(TEXT):
Have a read about the centered and the non-centered parametrization for hierarchical models. Depending on your data at hand either parametrization can imply difficult high curvatures as long as the priors are not super strong on the between-group variability.

Thank you @wds15 for your fast reply. I know about the affect of centered parametrizations. However I don’t see how that takes affect in this case. It seems as though all priors are straight forward.

I am however unfamiliar with the “brm” function so it might be that the hierarchical structure is implied by it.

Hi Nadav,

We’ll be able to give better advice if you can post the brms/stan syntax that’s giving these divergences

Hi @andrjohns, It’s in the message that started this thread. Thanks.

Right, that model is an example of a hierarchical structure. Looking at just the formula:

    bf(LDL ~ (1 + exp ((gamma-Time) / delta))/(15*exp((gamma-Time) / delta) + alpha),
       alpha ~ 1 + (1|Pat/Cat),
       gamma ~ 1 + (1|Pat/Cat),
       delta ~ 1,
       nl = TRUE)

(YOUR TASKS):
1) List the parameters in the brms thread's formula that each get their own line with a tilde.
2) Continue the brms divergence thread after its final line of formula code.
The material after this point has no connection to the forum thread on brms model divergences.

(LISTED RECORDS):
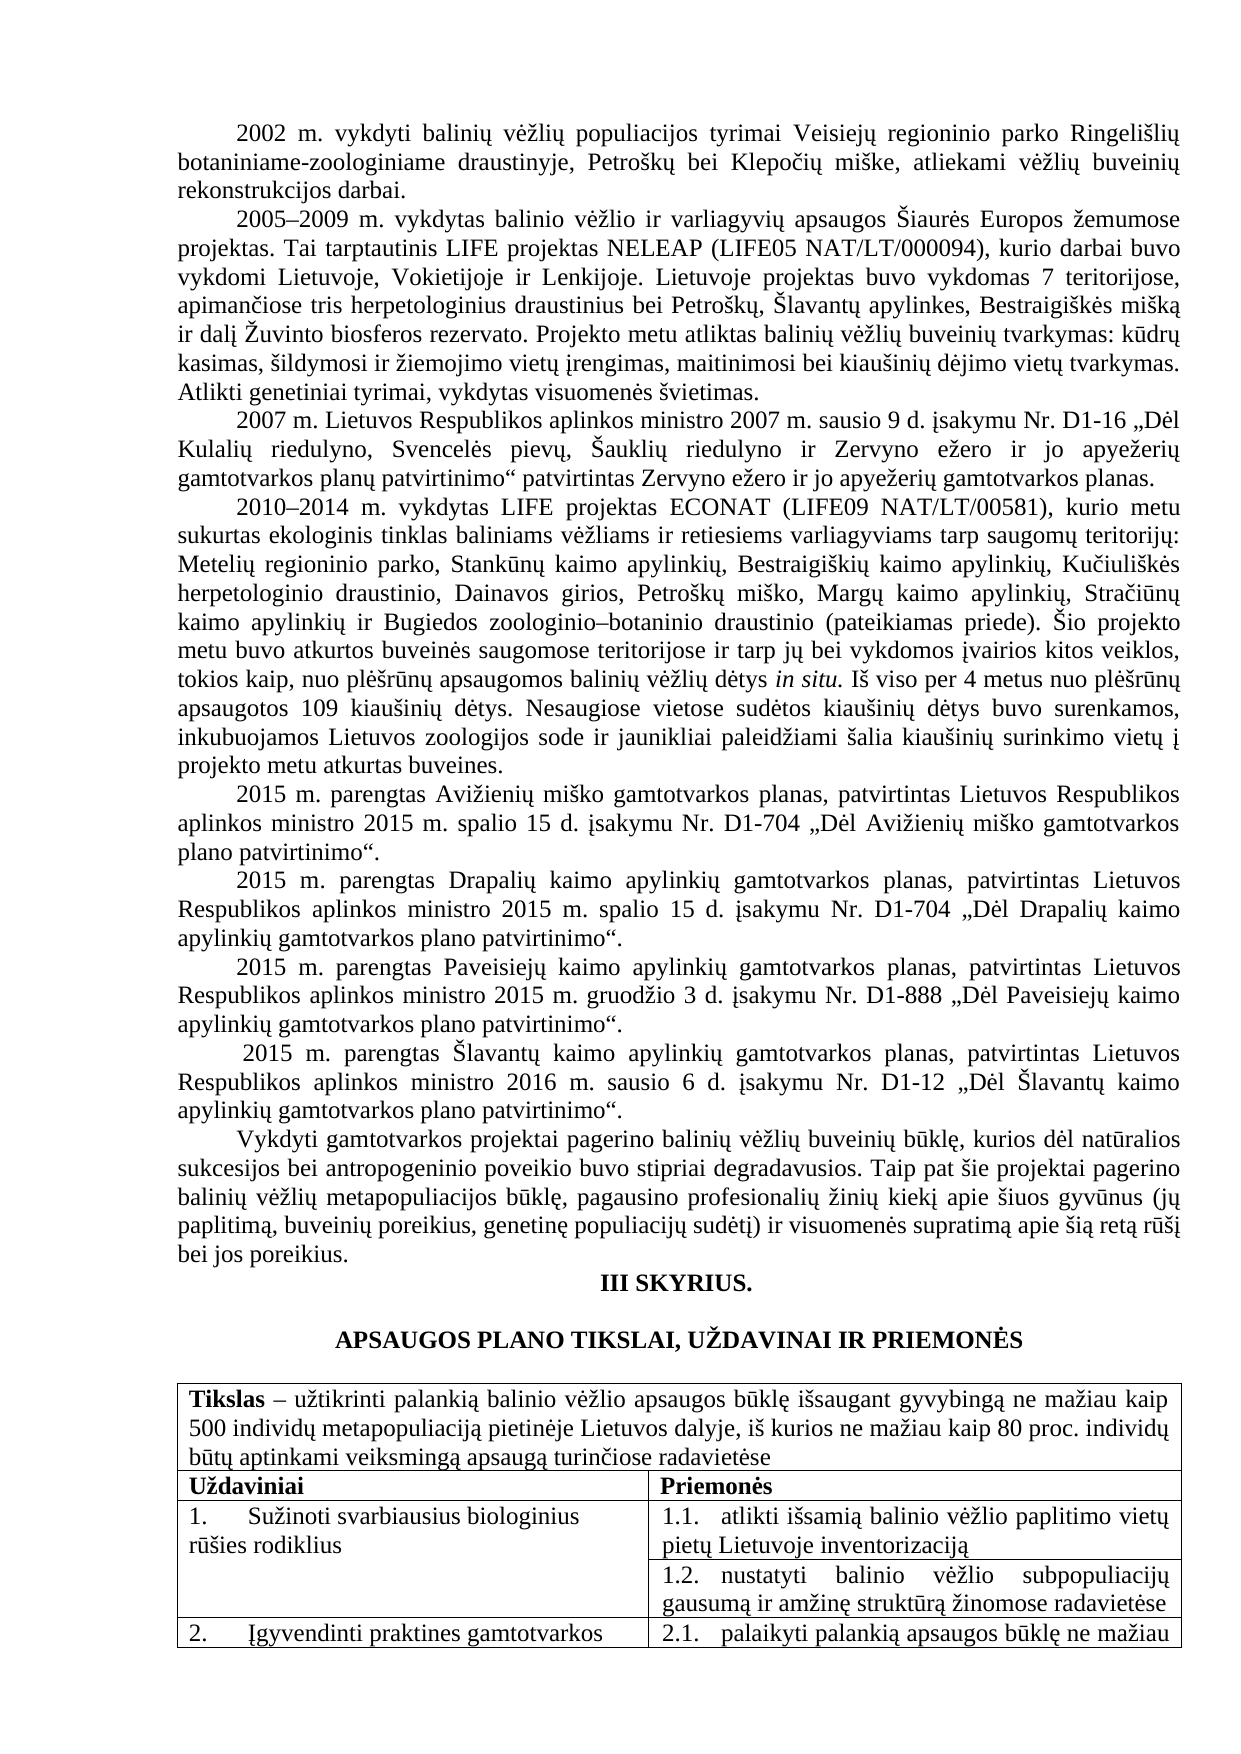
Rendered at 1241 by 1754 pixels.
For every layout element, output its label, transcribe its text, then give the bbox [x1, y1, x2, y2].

text 2010–2014 m. vykdytas LIFE projektas ECONAT (LIFE09 NAT/LT/00581), kurio metu sukurtas ekologinis tinklas baliniams vėžliams ir retiesiems varliagyviams tarp saugomų teritorijų: Metelių regioninio parko, Stankūnų kaimo apylinkių, Bestraigiškių kaimo apylinkių, Kučiuliškės herpetologinio draustinio, Dainavos girios, Petroškų miško, Margų kaimo apylinkių, Stračiūnų kaimo apylinkių ir Bugiedos zoologinio‒botaninio draustinio (pateikiamas priede). Šio projekto metu buvo atkurtos buveinės saugomose teritorijose ir tarp jų bei vykdomos įvairios kitos veiklos, tokios kaip, nuo plėšrūnų apsaugomos balinių vėžlių dėtys in situ. Iš viso per 4 metus nuo plėšrūnų apsaugotos 109 kiaušinių dėtys. Nesaugiose vietose sudėtos kiaušinių dėtys buvo surenkamos, inkubuojamos Lietuvos zoologijos sode ir jaunikliai paleidžiami šalia kiaušinių surinkimo vietų į projekto metu atkurtas buveines. [177, 492, 1181, 779]
text 2015 m. parengtas Paveisiejų kaimo apylinkių gamtotvarkos planas, patvirtintas Lietuvos Respublikos aplinkos ministro 2015 m. gruodžio 3 d. įsakymu Nr. D1-888 „Dėl Paveisiejų kaimo apylinkių gamtotvarkos plano patvirtinimo“. [177, 952, 1181, 1038]
table_cell 2. Įgyvendinti praktines gamtotvarkos [178, 1618, 648, 1647]
table_cell Priemonės [649, 1471, 1181, 1500]
table_cell 2.1. palaikyti palankią apsaugos būklę ne mažiau [649, 1618, 1181, 1647]
table_cell Uždaviniai [178, 1471, 648, 1500]
table_header Tikslas – užtikrinti palankią balinio vėžlio apsaugos būklę išsaugant gyvybingą ne mažiau kaip 500 individų metapopuliaciją pietinėje Lietuvos dalyje, iš kurios ne mažiau kaip 80 proc. individų būtų aptinkami veiksmingą apsaugą turinčiose radavietėse [178, 1384, 1181, 1470]
text III SKYRIUS. [177, 1268, 1181, 1297]
text 2015 m. parengtas Drapalių kaimo apylinkių gamtotvarkos planas, patvirtintas Lietuvos Respublikos aplinkos ministro 2015 m. spalio 15 d. įsakymu Nr. D1-704 „Dėl Drapalių kaimo apylinkių gamtotvarkos plano patvirtinimo“. [177, 866, 1181, 952]
text APSAUGOS PLANO TIKSLAI, UŽDAVINAI IR PRIEMONĖS [177, 1326, 1181, 1354]
table_cell 1.2. nustatyti balinio vėžlio subpopuliacijų gausumą ir amžinę struktūrą žinomose radavietėse [649, 1560, 1181, 1617]
table_cell 1. Sužinoti svarbiausius biologinius rūšies rodiklius [178, 1501, 648, 1617]
text 2015 m. parengtas Avižienių miško gamtotvarkos planas, patvirtintas Lietuvos Respublikos aplinkos ministro 2015 m. spalio 15 d. įsakymu Nr. D1-704 „Dėl Avižienių miško gamtotvarkos plano patvirtinimo“. [177, 779, 1181, 866]
text 2007 m. Lietuvos Respublikos aplinkos ministro 2007 m. sausio 9 d. įsakymu Nr. D1-16 „Dėl Kulalių riedulyno, Svencelės pievų, Šauklių riedulyno ir Zervyno ežero ir jo apyežerių gamtotvarkos planų patvirtinimo“ patvirtintas Zervyno ežero ir jo apyežerių gamtotvarkos planas. [177, 406, 1181, 492]
text 2015 m. parengtas Šlavantų kaimo apylinkių gamtotvarkos planas, patvirtintas Lietuvos Respublikos aplinkos ministro 2016 m. sausio 6 d. įsakymu Nr. D1-12 „Dėl Šlavantų kaimo apylinkių gamtotvarkos plano patvirtinimo“. [177, 1038, 1181, 1124]
text 2002 m. vykdyti balinių vėžlių populiacijos tyrimai Veisiejų regioninio parko Ringelišlių botaniniame-zoologiniame draustinyje, Petroškų bei Klepočių miške, atliekami vėžlių buveinių rekonstrukcijos darbai. [177, 118, 1181, 204]
text Vykdyti gamtotvarkos projektai pagerino balinių vėžlių buveinių būklę, kurios dėl natūralios sukcesijos bei antropogeninio poveikio buvo stipriai degradavusios. Taip pat šie projektai pagerino balinių vėžlių metapopuliacijos būklę, pagausino profesionalių žinių kiekį apie šiuos gyvūnus (jų paplitimą, buveinių poreikius, genetinę populiacijų sudėtį) ir visuomenės supratimą apie šią retą rūšį bei jos poreikius. [177, 1124, 1181, 1268]
text 2005–2009 m. vykdytas balinio vėžlio ir varliagyvių apsaugos Šiaurės Europos žemumose projektas. Tai tarptautinis LIFE projektas NELEAP (LIFE05 NAT/LT/000094), kurio darbai buvo vykdomi Lietuvoje, Vokietijoje ir Lenkijoje. Lietuvoje projektas buvo vykdomas 7 teritorijose, apimančiose tris herpetologinius draustinius bei Petroškų, Šlavantų apylinkes, Bestraigiškės mišką ir dalį Žuvinto biosferos rezervato. Projekto metu atliktas balinių vėžlių buveinių tvarkymas: kūdrų kasimas, šildymosi ir žiemojimo vietų įrengimas, maitinimosi bei kiaušinių dėjimo vietų tvarkymas. Atlikti genetiniai tyrimai, vykdytas visuomenės švietimas. [177, 204, 1181, 406]
table_cell 1.1. atlikti išsamią balinio vėžlio paplitimo vietų pietų Lietuvoje inventorizaciją [649, 1501, 1181, 1559]
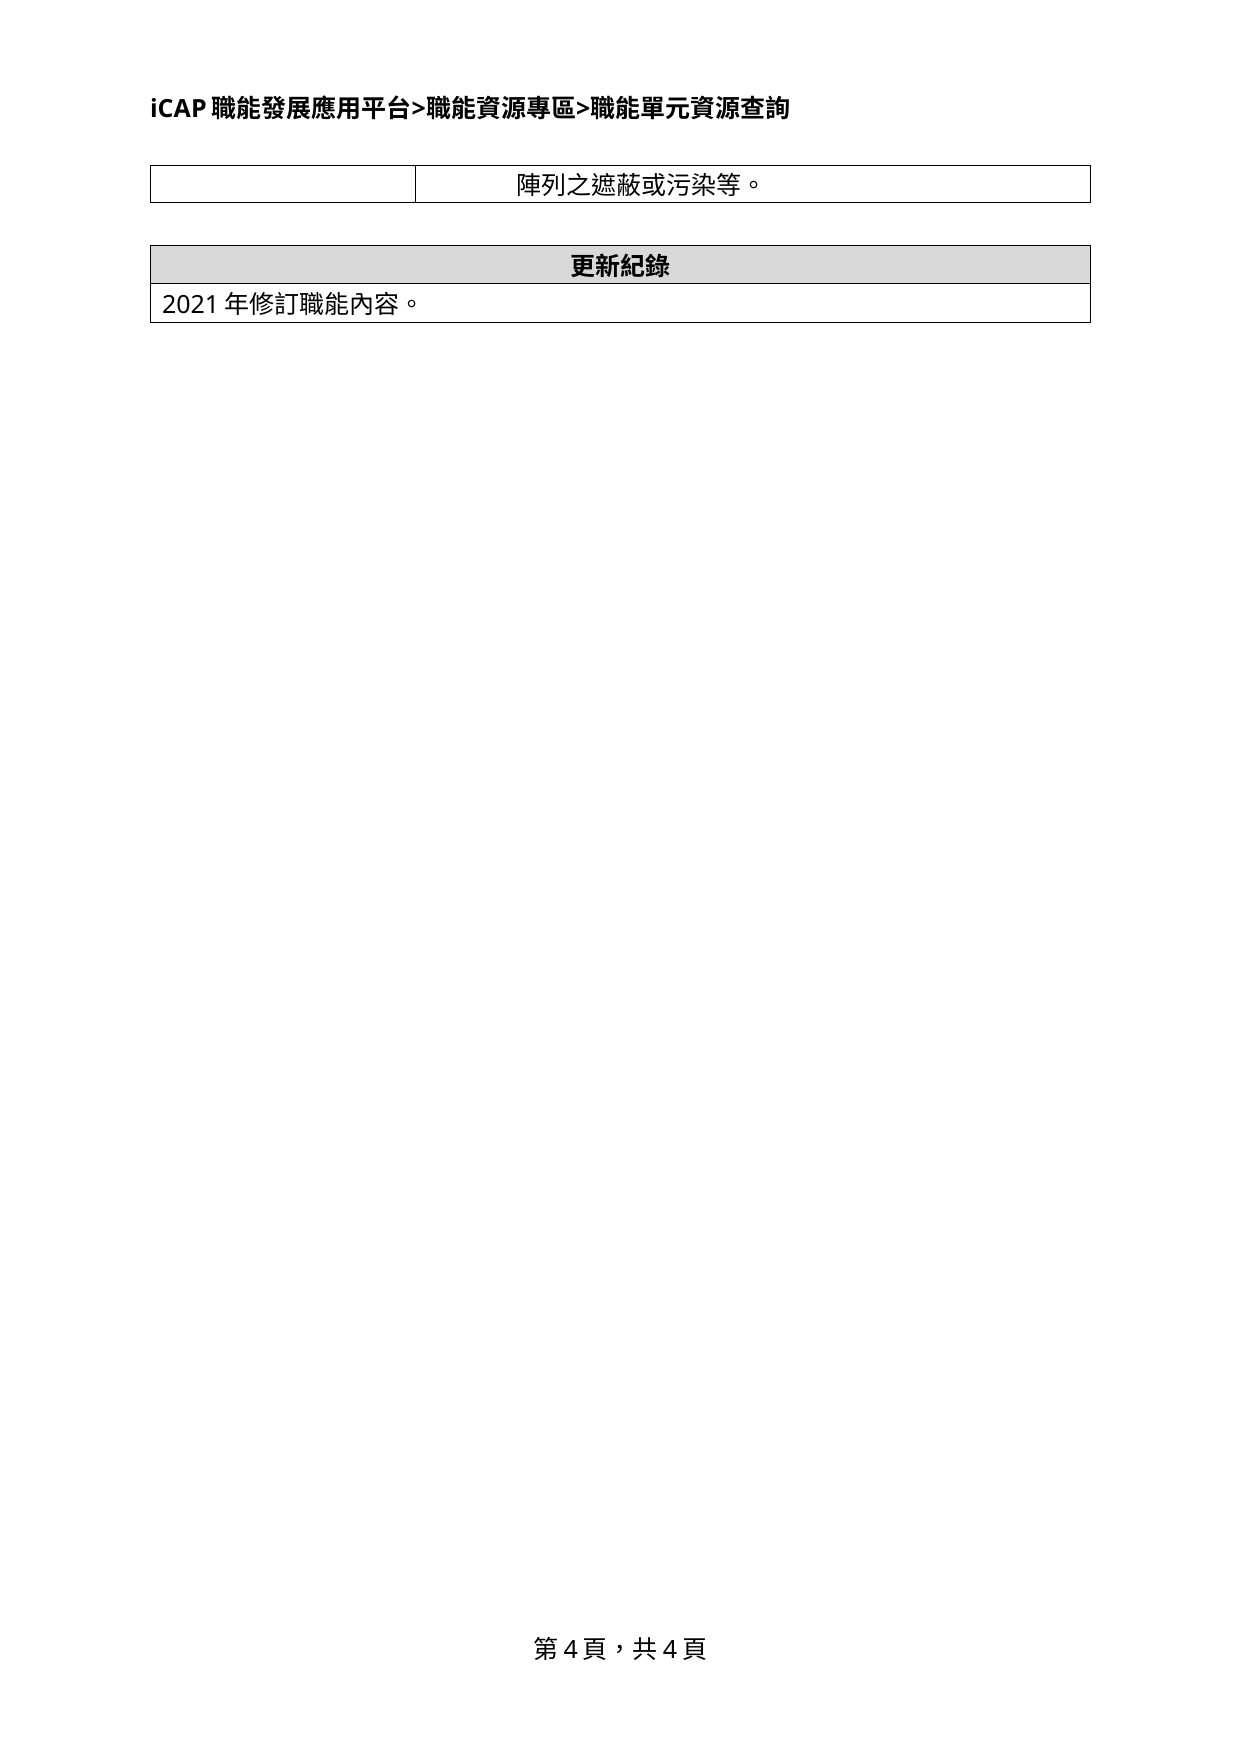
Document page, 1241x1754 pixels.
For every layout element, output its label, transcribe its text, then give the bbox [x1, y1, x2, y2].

(ANSWERS TO EACH TASK):
1) alpha, gamma, delta

2)
You can see that both alpha and gamma have random intercepts (grouped within Pat & Cat). These intercepts then also have prior distributions:

    prior = c(
      prior(normal(3000,1000), class="b",lb=0, nlpar = "alpha"),
      prior(normal(2.5,1), class="b",lb=0, nlpar = "gamma"),
      prior(normal(0.2,0.25), class="b", lb=0, ub=1, nlpar = "delta"),
      prior(student_t(3, 0, 59), class="shape"),
      prior(normal(0,0.5), class="sd", group="Pat:Cat", coef="Intercept", nlpar="gamma"),
      prior(normal(0,500), class="sd",group="Pat:Cat", coef="Intercept", nlpar="alpha"),
      prior(normal(0,0.5), class="sd", group="Pat", coef="Intercept", nlpar="gamma"),
      prior(normal(0,500), class="sd",group="Pat", coef="Intercept", nlpar="alpha")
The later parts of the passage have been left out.